Gençoğlu ayrıca, fuarlarda sadece katılımcı firmaların değil, ziyaretçilerin de kazanması gerektiğini söyledi. Ziyaretçilerin fuardan memnun ayrılmaları gerektiğini, aksi takdirde hem fuarın hem de katılımcı firmaların zarar göreceğini ifade etti.

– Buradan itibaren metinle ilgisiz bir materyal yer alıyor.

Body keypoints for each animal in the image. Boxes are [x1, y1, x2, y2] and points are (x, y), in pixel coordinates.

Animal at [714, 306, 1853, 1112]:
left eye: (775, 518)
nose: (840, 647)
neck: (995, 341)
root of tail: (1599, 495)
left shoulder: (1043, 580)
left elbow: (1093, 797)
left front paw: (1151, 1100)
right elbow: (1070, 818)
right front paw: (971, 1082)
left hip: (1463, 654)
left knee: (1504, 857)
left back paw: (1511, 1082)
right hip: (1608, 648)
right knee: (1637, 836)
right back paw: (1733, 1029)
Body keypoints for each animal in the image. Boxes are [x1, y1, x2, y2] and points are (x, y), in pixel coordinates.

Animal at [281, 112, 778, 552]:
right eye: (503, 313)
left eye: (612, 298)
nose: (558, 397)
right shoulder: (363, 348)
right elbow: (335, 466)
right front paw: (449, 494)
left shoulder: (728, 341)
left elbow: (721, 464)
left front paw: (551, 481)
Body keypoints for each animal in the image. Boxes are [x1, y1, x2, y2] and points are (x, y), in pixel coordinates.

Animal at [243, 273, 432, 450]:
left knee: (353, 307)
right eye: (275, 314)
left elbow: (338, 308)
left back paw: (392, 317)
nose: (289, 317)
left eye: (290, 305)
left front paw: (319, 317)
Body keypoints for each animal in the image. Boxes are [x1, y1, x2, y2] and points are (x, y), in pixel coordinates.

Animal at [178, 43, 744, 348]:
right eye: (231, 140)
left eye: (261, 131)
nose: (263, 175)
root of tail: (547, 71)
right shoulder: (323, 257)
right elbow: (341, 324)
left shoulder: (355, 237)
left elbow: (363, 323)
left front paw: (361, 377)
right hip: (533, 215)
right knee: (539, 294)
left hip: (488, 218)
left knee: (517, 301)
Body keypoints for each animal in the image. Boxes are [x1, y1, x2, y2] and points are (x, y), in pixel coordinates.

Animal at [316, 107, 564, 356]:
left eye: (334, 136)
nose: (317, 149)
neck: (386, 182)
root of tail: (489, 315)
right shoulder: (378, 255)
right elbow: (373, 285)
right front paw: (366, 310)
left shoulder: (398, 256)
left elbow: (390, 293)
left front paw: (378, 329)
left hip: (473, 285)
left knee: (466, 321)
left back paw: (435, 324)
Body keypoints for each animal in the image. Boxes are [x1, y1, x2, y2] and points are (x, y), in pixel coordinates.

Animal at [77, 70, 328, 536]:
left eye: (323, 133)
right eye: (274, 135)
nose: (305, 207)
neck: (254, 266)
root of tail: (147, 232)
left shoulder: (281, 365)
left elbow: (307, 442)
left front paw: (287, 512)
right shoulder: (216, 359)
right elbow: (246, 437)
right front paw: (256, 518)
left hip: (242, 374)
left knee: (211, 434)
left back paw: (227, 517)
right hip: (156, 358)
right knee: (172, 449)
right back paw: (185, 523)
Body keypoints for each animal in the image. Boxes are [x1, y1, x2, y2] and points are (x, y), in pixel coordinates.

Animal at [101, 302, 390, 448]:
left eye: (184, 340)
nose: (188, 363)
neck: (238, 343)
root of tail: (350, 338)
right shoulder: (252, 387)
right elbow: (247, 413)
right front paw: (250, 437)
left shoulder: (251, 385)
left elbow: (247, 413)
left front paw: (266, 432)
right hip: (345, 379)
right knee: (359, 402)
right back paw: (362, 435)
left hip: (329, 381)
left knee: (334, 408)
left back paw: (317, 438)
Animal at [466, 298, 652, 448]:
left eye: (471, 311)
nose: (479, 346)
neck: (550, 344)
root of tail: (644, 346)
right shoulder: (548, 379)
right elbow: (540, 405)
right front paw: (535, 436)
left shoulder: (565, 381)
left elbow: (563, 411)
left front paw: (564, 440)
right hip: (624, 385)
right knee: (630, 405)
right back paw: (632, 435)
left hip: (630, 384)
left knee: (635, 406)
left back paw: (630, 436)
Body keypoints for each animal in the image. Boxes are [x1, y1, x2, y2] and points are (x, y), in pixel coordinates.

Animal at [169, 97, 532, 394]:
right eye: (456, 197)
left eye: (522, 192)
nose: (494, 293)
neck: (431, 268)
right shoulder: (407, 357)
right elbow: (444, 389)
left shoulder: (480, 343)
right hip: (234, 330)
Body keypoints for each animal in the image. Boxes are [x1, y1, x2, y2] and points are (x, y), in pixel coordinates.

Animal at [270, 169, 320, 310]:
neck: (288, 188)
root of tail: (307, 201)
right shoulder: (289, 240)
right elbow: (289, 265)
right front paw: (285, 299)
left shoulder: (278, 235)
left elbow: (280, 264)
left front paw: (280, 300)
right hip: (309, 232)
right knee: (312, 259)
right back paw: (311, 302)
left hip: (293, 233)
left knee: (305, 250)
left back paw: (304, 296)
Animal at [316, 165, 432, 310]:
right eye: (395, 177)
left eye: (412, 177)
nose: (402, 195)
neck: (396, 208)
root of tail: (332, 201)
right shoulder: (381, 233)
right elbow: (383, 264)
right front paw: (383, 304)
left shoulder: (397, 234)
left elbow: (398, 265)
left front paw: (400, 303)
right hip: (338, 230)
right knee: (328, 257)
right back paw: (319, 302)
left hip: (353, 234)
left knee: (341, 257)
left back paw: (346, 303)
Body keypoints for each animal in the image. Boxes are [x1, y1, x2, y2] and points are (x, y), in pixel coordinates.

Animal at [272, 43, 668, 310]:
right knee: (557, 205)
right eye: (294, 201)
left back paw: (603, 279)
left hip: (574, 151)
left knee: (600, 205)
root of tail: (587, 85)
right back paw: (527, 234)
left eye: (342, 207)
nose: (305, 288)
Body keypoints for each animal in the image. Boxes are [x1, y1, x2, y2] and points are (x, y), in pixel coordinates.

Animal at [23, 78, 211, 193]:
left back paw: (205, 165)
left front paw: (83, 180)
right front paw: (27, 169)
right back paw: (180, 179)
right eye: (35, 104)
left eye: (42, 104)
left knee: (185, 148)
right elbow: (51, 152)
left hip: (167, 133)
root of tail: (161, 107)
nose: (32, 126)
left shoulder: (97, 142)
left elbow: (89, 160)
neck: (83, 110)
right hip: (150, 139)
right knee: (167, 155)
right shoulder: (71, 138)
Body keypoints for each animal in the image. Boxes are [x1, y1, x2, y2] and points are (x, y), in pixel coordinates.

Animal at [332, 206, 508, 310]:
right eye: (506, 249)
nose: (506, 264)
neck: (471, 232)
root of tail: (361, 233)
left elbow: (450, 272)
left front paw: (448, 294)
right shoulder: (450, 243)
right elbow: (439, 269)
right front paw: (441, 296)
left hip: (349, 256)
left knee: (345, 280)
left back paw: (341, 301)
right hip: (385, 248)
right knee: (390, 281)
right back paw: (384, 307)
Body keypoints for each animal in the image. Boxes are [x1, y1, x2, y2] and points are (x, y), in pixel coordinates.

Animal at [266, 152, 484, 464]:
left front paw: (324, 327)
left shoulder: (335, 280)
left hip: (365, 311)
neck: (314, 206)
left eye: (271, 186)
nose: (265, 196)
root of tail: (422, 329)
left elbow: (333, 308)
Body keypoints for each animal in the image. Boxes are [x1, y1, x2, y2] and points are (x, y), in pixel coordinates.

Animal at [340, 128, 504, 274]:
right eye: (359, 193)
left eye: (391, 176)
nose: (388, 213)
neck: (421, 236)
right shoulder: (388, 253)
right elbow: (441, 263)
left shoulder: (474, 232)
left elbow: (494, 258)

"Fuarcılık, Sektörün Olmazsa Olmazıdır"

Gençoğlu, fuarcılığın, özellikle küçük işletmelerin büyük başarılara imza atmalarını sağladığını belirtti. Fuarların firmalar için yalnızca bir prestij alanı olmadığını, aynı zamanda üretim kapasitesini doldurmaları için kritik bir platform sunduğunu vurguladı. Fuara katılan küçük işletmelerin aldıkları siparişlerle büyük şirketlere dönüştüğünü gözlemlediğini söyleyen Gençoğlu, fuarcılığın stratejik bir sektör olduğuna dikkat çekti:

"Nice küçük firmaların dev plazalara, küçük atölyelerin dev fabrikalara dönüştüğünü gördüm. Bu fuarlar sayesinde oluyor. Fuarcılık, endüstrinin olmazsa olmazıdır."

Hakan Gençoğlu, röportajın sonunda, fuarcılığın büyük sermayelerle değil, küçük ve yaratıcı sermayelerle başarıya ulaşabileceğini belirtti. Fuarcılığın bir ekip işi olduğunu ve tüm bileşenlerin birlikte çalışması gerektiğini vurguladı.